I don't believe I've ever posted here before, but thought that I'd share a new tool I just received. I'll spend some time cleaning things up, but everything works, there are no 'initials' anywhere and all appears to be in very good shape.


----------



## GA Gyro (Feb 7, 2015)

Nice find Bill!

I really need to get out and scour the sales more.... would find all kinds of goodies.


----------



## Ulma Doctor (Feb 7, 2015)

the good ol' last word!! 
great find!
mike)


----------



## wrmiller (Feb 7, 2015)

I've been wanting a starrett last word, but had never seen one packaged like this. So I got this one. It's not like I needed it or anything...  :whistle:


----------



## Ulma Doctor (Feb 7, 2015)

they say,
 all we really need to machine stuff is a hacksaw and a file....
but look at what that has lead to, a diversity of tools and tooling that's way cooler than a saw and file:thinking:.

if i can make money with a tool or machine i buy, i try not to hesitate and snatch it up.
i might not be the best voice of reason though, 
i'm a tool hoarder:nuts:


----------



## JimDawson (Feb 8, 2015)

wrmiller19 said:


> I've been wanting a starrett last word, but had never seen one packaged like this. So I got this one. It's not like I needed it or anything...  :whistle:




Since when does _need_ have anything to do with buying a tool?


----------



## kd4gij (Feb 8, 2015)

I agree 100% with Jim ^


----------



## Rbeckett (Feb 8, 2015)

Well if you don't really need it you can box it up and send it to me to keep for you.  I promise to love on it just like you would...

Bob


----------



## T Bredehoft (Feb 8, 2015)

Not to throw any dirt on your fire, but.....

When I entered the Business, the Last Word was just that. You either had a Last Word, or a mechanical lever and pivot that you had to read with a magnifying glass.  The Starrett product was all there was.  As time passed, it got superseded, Mitotoyu and then Federal and the like came along with better and better products. My 30 year old Mitu can swivel the point sideways and read both ways without moving a lever. There are now versions that read on the end rather than the side.  

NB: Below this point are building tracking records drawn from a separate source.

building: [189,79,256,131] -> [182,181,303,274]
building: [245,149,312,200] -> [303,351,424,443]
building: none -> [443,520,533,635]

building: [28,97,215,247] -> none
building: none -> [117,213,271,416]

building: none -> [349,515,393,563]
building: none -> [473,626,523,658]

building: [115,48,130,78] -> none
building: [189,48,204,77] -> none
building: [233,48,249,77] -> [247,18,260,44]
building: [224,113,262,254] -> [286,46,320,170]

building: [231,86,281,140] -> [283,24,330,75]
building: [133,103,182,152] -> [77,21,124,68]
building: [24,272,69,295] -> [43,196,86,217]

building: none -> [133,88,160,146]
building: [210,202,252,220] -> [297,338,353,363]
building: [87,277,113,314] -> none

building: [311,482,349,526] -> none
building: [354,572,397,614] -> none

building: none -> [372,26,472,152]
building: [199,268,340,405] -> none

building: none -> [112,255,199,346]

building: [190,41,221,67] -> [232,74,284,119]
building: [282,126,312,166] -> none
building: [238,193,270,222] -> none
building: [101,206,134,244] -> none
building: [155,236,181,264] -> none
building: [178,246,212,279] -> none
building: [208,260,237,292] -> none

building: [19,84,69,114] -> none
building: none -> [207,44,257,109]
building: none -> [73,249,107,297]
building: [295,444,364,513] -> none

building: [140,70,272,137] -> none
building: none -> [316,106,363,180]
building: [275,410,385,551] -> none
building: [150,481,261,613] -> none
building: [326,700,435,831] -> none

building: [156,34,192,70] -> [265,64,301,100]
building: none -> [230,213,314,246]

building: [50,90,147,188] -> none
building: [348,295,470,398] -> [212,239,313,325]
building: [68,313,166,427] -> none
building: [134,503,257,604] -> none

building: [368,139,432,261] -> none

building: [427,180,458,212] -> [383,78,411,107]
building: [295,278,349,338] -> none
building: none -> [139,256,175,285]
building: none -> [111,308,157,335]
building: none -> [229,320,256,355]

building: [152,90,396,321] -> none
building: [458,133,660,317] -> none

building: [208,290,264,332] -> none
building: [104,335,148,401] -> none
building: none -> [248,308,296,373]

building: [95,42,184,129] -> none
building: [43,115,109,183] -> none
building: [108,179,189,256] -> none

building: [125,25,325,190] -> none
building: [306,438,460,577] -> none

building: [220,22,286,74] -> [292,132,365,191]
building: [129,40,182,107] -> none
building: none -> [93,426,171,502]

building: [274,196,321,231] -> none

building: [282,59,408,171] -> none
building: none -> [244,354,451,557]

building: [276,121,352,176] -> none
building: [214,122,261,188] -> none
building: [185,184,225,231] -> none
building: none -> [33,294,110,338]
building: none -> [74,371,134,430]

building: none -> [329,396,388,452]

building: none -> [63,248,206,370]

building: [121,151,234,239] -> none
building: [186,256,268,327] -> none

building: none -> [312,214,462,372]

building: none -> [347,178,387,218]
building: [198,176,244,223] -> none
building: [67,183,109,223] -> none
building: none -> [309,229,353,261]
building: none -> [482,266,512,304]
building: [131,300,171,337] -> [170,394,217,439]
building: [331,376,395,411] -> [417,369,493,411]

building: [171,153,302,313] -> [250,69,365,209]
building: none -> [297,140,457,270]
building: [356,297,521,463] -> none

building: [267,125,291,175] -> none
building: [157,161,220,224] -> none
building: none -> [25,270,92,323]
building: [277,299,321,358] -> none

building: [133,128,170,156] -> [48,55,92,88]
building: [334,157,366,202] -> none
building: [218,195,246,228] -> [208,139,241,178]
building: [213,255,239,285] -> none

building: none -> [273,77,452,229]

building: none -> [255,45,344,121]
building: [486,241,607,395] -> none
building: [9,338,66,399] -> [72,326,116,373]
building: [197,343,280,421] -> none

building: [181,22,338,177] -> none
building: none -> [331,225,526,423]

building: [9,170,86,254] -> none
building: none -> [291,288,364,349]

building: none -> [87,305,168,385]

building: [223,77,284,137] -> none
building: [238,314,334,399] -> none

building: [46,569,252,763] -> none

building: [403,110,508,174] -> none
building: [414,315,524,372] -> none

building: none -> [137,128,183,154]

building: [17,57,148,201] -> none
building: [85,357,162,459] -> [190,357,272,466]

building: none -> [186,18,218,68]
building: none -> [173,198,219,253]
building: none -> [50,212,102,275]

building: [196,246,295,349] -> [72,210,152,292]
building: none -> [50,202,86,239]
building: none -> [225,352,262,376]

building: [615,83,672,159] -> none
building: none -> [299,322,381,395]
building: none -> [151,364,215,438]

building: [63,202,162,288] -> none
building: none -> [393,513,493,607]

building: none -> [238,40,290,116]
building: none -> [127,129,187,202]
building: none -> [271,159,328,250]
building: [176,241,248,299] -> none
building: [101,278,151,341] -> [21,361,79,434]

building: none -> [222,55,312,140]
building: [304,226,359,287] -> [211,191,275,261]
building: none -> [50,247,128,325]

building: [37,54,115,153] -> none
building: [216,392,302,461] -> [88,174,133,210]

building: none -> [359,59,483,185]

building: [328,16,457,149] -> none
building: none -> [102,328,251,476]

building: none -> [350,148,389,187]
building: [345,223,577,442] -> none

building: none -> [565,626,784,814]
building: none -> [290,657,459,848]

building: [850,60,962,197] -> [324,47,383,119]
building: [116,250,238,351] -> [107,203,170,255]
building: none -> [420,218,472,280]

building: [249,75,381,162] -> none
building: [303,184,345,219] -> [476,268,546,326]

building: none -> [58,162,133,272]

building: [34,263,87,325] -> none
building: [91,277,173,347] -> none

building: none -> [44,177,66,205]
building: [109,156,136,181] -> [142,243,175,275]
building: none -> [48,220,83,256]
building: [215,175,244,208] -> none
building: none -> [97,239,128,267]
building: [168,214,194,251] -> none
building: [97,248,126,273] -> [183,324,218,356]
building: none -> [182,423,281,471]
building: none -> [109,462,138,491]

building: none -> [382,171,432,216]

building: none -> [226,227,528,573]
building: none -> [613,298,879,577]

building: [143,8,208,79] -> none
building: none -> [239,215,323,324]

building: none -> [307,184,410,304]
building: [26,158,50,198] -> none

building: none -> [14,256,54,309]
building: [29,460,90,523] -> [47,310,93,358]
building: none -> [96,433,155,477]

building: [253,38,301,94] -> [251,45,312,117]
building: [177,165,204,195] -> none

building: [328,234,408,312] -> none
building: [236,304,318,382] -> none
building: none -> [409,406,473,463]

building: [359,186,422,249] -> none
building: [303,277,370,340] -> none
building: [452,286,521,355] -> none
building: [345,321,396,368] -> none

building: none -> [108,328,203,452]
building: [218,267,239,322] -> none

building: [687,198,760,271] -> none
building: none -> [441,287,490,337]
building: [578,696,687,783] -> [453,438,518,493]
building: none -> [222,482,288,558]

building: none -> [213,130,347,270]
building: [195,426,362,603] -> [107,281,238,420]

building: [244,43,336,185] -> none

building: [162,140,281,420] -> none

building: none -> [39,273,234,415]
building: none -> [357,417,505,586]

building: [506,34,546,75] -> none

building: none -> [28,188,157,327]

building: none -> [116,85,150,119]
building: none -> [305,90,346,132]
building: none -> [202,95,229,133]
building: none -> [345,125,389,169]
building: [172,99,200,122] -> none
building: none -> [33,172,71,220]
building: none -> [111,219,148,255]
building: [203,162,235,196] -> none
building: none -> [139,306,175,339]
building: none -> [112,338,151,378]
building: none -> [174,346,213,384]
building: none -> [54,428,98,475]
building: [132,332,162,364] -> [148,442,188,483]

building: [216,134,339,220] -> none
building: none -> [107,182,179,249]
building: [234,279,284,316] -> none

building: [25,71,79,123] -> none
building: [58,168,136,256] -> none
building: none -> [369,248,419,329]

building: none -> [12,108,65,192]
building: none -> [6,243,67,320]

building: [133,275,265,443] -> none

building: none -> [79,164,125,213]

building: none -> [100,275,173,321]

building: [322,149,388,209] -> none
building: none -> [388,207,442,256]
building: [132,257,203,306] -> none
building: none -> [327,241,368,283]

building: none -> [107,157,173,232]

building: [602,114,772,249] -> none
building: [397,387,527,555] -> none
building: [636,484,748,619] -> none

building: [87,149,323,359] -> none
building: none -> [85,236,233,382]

Yes, a Last Word is good, just no longer the best. Digital just doesn't seem the same, no needle swing.


----------



## Walsheng (Feb 8, 2015)

I apprenticed with two older toolmakers, one an old Yankee and the other an Englishman. They really didn't like each other very much and would not agree on how things should be done.  The Englishman had a top of the line Interapid indicator and the Yankee had a Last Word.  They both did amazing work with what they had.  You could not tell from the work they put out who had the best equipment.
I must admit though, the old Yankee could have produced a nuclear powered pocket watch using a rusty nail and some worn bed springs.

John

By the way, I have both an Interapid and a last word and still use them both.


----------



## wrmiller (Feb 8, 2015)

T Bredehoft said:


> Not to throw any dirt on your fire, but.....
> 
> When I entered the Business, the Last Word was just that. You either had a Last Word, or a mechanical lever and pivot that you had to read with a magnifying glass.  The Starrett product was all there was.  As time passed, it got superseded, Mitotoyu and then Federal and the like came along with better and better products. My 30 year old Mitu can swivel the point sideways and read both ways without moving a lever. There are now versions that read on the end rather than the side.
> 
> Yes, a Last Word is good, just no longer the best. Digital just doesn't seem the same, no needle swing.



Thanks, but I didn't buy it because I thought it was/is the best. I don't understand the reason for your post?


----------